Sometimes it is necessary to use random numbers in programs. Depending on the need, it can be important how random the numbers used really are.

The discussion about random numbers comes down to TRNG (True Random Number Generators) vs PRNG (Pseudo-Random Number Generators).

Why does this even matter? Random is random, right?

Not really. Since computers have no imagination whatsoever, it is physically impossible for them to come up with a truly random number.

If you use built-in functions to randomize a number, it will produce a pseudo-random number using a complex algorithm.

If all you need is one random number this may be fine, but if you need a sequence of them, the series typically starts with a common ‘seed’ number and then follows a pattern, because of the algorithm it uses.

Knowing the algorithm and identifying the seed, you can predict the rest of the series by calculating it. Imagine being able to do that on an online gambling site!

So, what are you going to do about it?

Well, methods were needed that use more than just an algorithm or a given set of numbers.

The .net framework for example offers the function System.Security.Cryptography.RandomNumberGenerator that is more than just an algorithm. It also incorporates the following environmental factors in its calculations:

The current process ID
The current thread ID
The tick count since boot time
The current time
Various high precision CPU performance counters
An MD4 hash of the user’s environment (username, computer name, search path, etc)

But again, all these numbers are not random.

While the real world seems to be random by nature, computers are not. Therefore, methods were developed to sample numbers from the real world and use them as random numbers.

TrueCrypt and other programs like it, instruct you to move your mouse when they create an encryption key. The random input is used to make the key less predictable.

Other types of data used to collect random number sets are atmospheric noise, radioactive decay, patterns in a video frame and even lava lamps.

Basically, all these methods measure some physical phenomenon that is expected to be random and then compensate for possible biases in the measurement process. In all these cases, compensations would be necessary to get an even distribution, since extremes are usually more sparse then numbers near the median.

A slightly easier, and hybrid, method is to make the seed a TRNG and achieve output unpredictability by using a high quality PRNG, but as mentioned, this only works if you start with an unpredictable seed.

photodune-1104832-table-of-random-numbers-s

Can we test a set of numbers for randomness?

An easy test to check if a given set of numbers is truly random is to compress the file with the numbers (e.g. using WinRar) and see how much smaller the resulting file is compared to the original.

Compression programs look for repetitions and patterns and store these rather than the actual data. So a totally random set of numbers would not shrink by using this method.

How are random numbers used by malware?

There are two main uses that most malware has for random number generators, encryption and filename creation.

With encryption, be it file encryption or network traffic encryption, malware can use a custom or built-in PRNG and use a unique seed found by obtaining specific system variables, such as the ID number for your hard drive or, as mentioned before, the tick count since boot time.

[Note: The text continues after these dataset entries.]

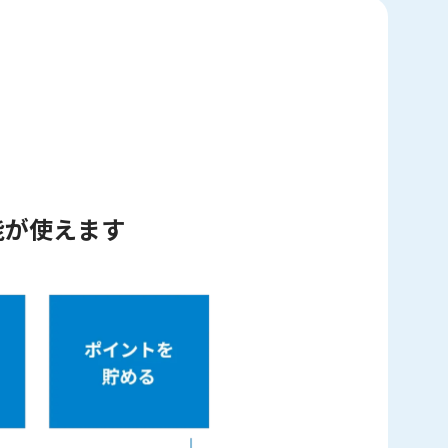
能が使えます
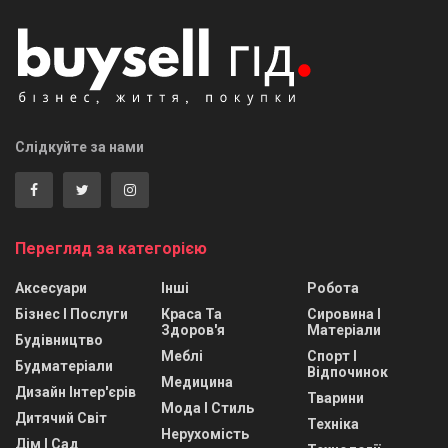
Слідкуйте за нами
Перегляд за категорією
Аксесуари
Інші
Робота
Бізнес І Послуги
Краса Та
Сировина І
Здоров'я
Матеріали
Будівництво
Меблі
Спорт І
Будматеріали
Відпочинок
Медицина
Дизайн Інтер'єрів
Тварини
Мода І Стиль
Дитячий Світ
Техніка
Нерухомість
Дім І Сад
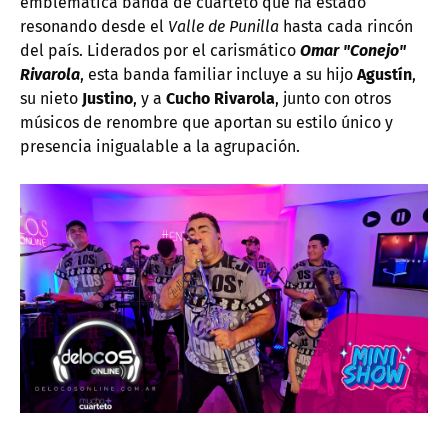
emblemática banda de cuarteto que ha estado
resonando desde el
Valle de Punilla
hasta cada rincón
del país. Liderados por el carismático
Omar "Conejo"
Rivarola
, esta banda familiar incluye a su hijo
Agustín
,
su nieto
Justino
, y a
Cucho Rivarola
, junto con otros
músicos de renombre que aportan su estilo único y
presencia inigualable a la agrupación.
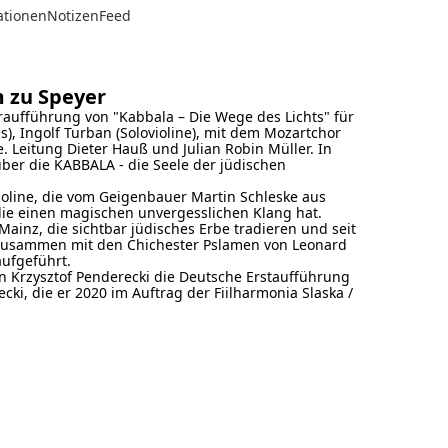
ationen
Notizen
Feed
m zu Speyer
aufführung von "Kabbala – Die Wege des Lichts" für
s), Ingolf Turban (Solovioline), mit dem Mozartchor
eitung Dieter Hauß und Julian Robin Müller. In
ber die KABBALA - die Seele der jüdischen
 Violine, die vom Geigenbauer Martin Schleske aus
die einen magischen unvergesslichen Klang hat.
inz, die sichtbar jüdisches Erbe tradieren und seit
(zusammen mit den Chichester Pslamen von Leonard
aufgeführt.
on Krzysztof Penderecki die Deutsche Erstaufführung
i, die er 2020 im Auftrag der Fiilharmonia Slaska /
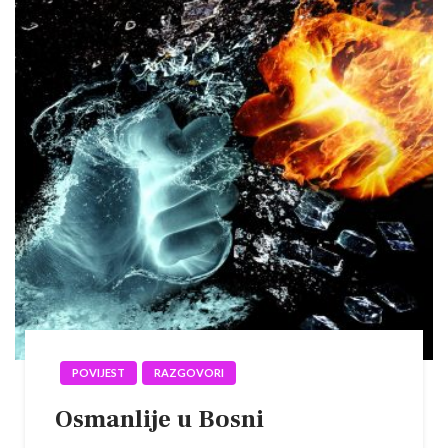
POVIJEST
RAZGOVORI
Osmanlije u Bosni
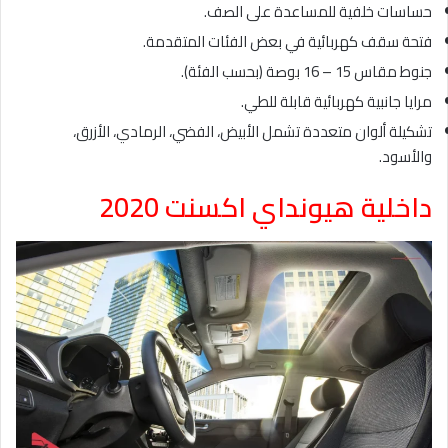
حساسات خلفية للمساعدة على الصف.
فتحة سقف كهربائية في بعض الفئات المتقدمة.
جنوط مقاس 15 – 16 بوصة (بحسب الفئة).
مرايا جانبية كهربائية قابلة للطي.
تشكيلة ألوان متعددة تشمل الأبيض، الفضي، الرمادي، الأزرق،
والأسود.
داخلية هيونداي اكسنت 2020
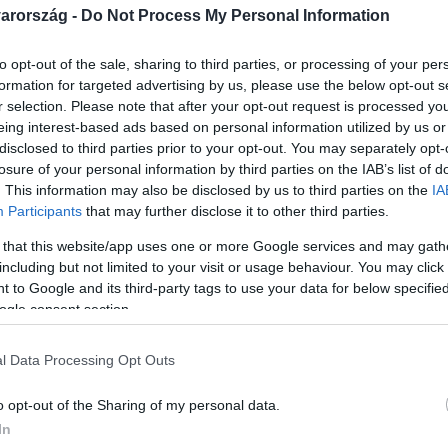
arország -
Do Not Process My Personal Information
to opt-out of the sale, sharing to third parties, or processing of your per
formation for targeted advertising by us, please use the below opt-out s
r selection. Please note that after your opt-out request is processed y
Link másolása
eing interest-based ads based on personal information utilized by us or
disclosed to third parties prior to your opt-out. You may separately opt-
losure of your personal information by third parties on the IAB’s list of
. This information may also be disclosed by us to third parties on the
IA
Participants
that may further disclose it to other third parties.
b lehet a Dunántúlon, de az ország keleti
 that this website/app uses one or more Google services and may gath
ek a nyárias melegnek. A jelentős
including but not limited to your visit or usage behaviour. You may click 
k szervezetét megviseli, ezért érdemes
 to Google and its third-party tags to use your data for below specifi
ogle consent section.
gyerekekre, akinek pedig valamilyen
n otthon arra felírt gyógyszere. Az
l Data Processing Opt Outs
ik felében ismét nyárias időre számíthatunk
o opt-out of the Sharing of my personal data.
In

The malware uses the result of the PRNG and uses it as a key to encrypt what they need.

In many cases, this key is transmitted, via plain-text traffic, back to the command and control. The C2 saves that key in order to read any incoming encrypted messages or store a remote decryption key if say the system was being held ransom.

Random number generation and filename creation are useful to a lot of malware, because it allows the input of similar seeds as mentioned above, but using that random number, creates a string of characters used to create a new filename.

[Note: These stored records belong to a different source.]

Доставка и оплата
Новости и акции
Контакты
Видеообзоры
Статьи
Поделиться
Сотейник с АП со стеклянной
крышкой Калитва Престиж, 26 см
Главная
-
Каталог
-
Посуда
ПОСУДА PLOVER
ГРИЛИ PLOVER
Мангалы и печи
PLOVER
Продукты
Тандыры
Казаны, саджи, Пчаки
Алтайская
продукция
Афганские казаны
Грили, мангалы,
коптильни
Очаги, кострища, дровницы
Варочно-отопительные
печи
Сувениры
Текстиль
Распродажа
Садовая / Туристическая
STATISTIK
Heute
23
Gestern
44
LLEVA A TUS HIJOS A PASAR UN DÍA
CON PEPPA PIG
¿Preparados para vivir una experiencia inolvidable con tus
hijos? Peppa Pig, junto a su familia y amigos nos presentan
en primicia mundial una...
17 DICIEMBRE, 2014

This filename can be given to any files the malware drops on the system in an effort to mask its identity from scanners.

The above method has also been effective in domain name generation, allowing malware to be deployed without the need of a hard-coded domain name when it wants to connect to the C2.

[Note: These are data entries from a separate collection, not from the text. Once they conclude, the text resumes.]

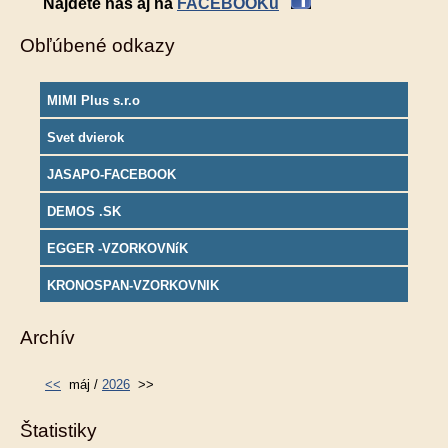
Nájdete nás aj na
FACEBOOKu
Obľúbené odkazy
MIMI Plus s.r.o
Svet dvierok
JASAPO-FACEBOOK
DEMOS .SK
EGGER -VZORKOVNíK
KRONOSPAN-VZORKOVNIK
Archív
<<
máj /
2026
>>
Štatistiky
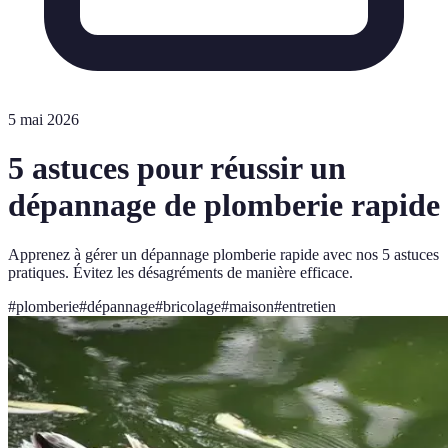
5 mai 2026
5 astuces pour réussir un
dépannage de plomberie rapide
Apprenez à gérer un dépannage plomberie rapide avec nos 5 astuces
pratiques. Évitez les désagréments de manière efficace.
#
plomberie
#
dépannage
#
bricolage
#
maison
#
entretien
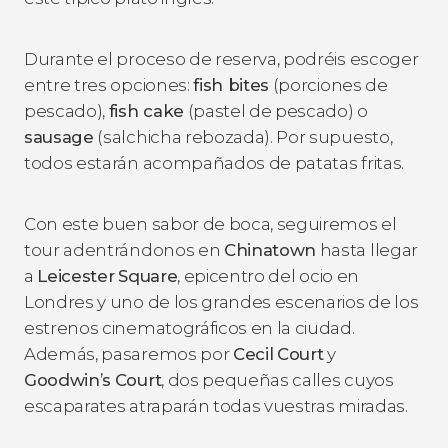
Durante el proceso de reserva, podréis escoger
entre tres opciones:
fish bites
(porciones de
pescado),
fish cake
(pastel de pescado) o
sausage
(salchicha rebozada). Por supuesto,
todos estarán acompañados de patatas fritas.
Con este buen sabor de boca, seguiremos el
tour adentrándonos en
Chinatown
hasta llegar
a
Leicester
Square
, epicentro del ocio en
Londres y uno de los grandes escenarios de los
estrenos cinematográficos en la ciudad.
Además, pasaremos por
Cecil
Court
y
Goodwin’s
Court
, dos pequeñas calles cuyos
escaparates atraparán todas vuestras miradas.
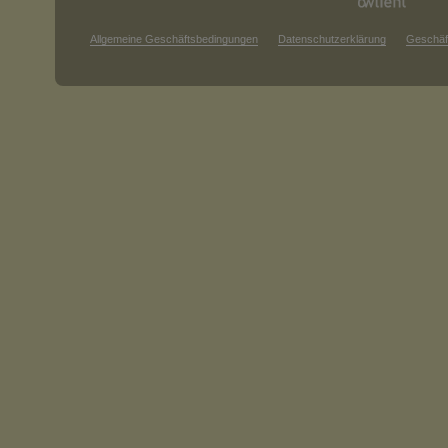
Allgemeine Geschäftsbedingungen
Datenschutzerklärung
Geschäf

This method is particularly interesting because it uses a built-in or custom PRNG and a seed obtained either through being hard-coded into the malware, present on all attack victim systems or available remotely via a web page being hosted that provides seeds to the malware.

Using this seed, the malware can cycle through a predictable series of domain names, all created pseudo-randomly. The attackers also know the algorithm and have used it to register the domain names from the algorithm results.

Take for example an algorithm that will create three seven-character strings when provided with a seed. The attackers create a webpage at badguy.com/seed.php that provides a seed for that particular algorithm.

The malware, upon execution on the system reaches out and grabs that seed from online and feeds it into the PRNG algorithm.

The algorithm comes up with the following strings:

Ietyskk
Loijihd
Yeuuahg

Now the attackers behind the command and control have already run this seed through their own local version of the algorithm and registered the above strings as domain names, for examples letyskk.com. The malware will cycle through all three generated strings and attempt to connect to those domains until it gets a response.

If the domain name gets revoked, all the bad guys need to do is change the value at badguy.com/seed.php to a new one and register those domains, the same malware will retrieve that value and attempt to connect to the resulting domains.

Summary

It is important to keep in mind that computers do not work easily with truly random numbers and sometimes it pays off to understand how pseudo-random numbers are used and created. Be it for your own use or that of the malware creators.